For Bradshaw – who had played with Harris and Herbert Harrigan, also freshmen on than national championship team – she said there was no sense of nostalgia, no thought of “what-if“ when it came the Gamecocks.
“I tried to treat it as just another game,” she said. “I tried not to think about it. I tried to block it out.”
She had gone to South Carolina out of Tabor Academy south of Boston – where she was rated the No. 32 recruit in the class of 2016 by ESPN’s HoopGurlz – because “it was a good program with a Hall of Fame coach who was a point guard, my position, and their fan base is great. All of that were factors.”,
After her freshman year, there were two other returnees at her position and a Penn State transfer.
“She won a national championship as a freshman,” Staley sad. “But AB was looking for more of an opportunity to play and she found herself a place that could give her a bigger role and she’s done well.”
Bradshaw is getting a degree in civil engineering at UD.
“There were a lot of reasons I left,” Bradshaw said. “I just wanted a change and wanted to be challenged in different ways, including in school.
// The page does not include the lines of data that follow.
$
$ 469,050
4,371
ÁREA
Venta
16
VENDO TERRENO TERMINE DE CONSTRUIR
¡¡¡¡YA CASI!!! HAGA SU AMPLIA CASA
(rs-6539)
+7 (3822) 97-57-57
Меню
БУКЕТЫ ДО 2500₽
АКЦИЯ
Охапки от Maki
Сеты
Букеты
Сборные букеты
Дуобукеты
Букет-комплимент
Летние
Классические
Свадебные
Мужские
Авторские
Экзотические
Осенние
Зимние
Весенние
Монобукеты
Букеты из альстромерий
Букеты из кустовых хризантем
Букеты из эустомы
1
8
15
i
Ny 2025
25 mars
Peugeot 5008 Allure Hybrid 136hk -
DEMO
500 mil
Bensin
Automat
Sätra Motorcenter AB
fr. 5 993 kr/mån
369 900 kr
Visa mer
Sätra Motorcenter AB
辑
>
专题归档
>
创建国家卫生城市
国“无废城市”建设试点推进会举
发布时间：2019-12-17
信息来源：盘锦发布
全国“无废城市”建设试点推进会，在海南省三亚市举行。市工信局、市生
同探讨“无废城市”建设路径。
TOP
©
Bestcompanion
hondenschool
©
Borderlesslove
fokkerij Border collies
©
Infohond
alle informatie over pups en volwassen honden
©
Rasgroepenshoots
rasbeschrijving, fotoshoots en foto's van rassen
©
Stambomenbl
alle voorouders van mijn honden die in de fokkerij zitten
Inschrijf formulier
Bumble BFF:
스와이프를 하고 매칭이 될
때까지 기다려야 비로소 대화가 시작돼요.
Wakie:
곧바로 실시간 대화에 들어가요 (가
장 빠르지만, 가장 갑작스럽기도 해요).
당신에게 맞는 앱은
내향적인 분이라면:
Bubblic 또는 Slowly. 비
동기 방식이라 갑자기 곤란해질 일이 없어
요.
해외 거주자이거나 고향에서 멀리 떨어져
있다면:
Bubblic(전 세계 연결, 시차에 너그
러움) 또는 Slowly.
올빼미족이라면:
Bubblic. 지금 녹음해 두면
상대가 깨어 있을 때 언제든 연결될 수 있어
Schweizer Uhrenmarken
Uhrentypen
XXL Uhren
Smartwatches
I just wanted to be a better overall person.
“And I realized you don’t have to be in a Power 5 conference to be pushed.
“Here I was going to be around people who wanted to see me get better and believed in me. And in the process I believed in myself.”
She drew on that confidence as he reflected on Wednesday’s crushing loss.
“I don’t think there are many pieces to pick up,” she said. “We just have to continue to remember this is just the start of a long season. This is just game 3 and we’ll be a lot better in March than we are now.”
In other words, the past won’t matter.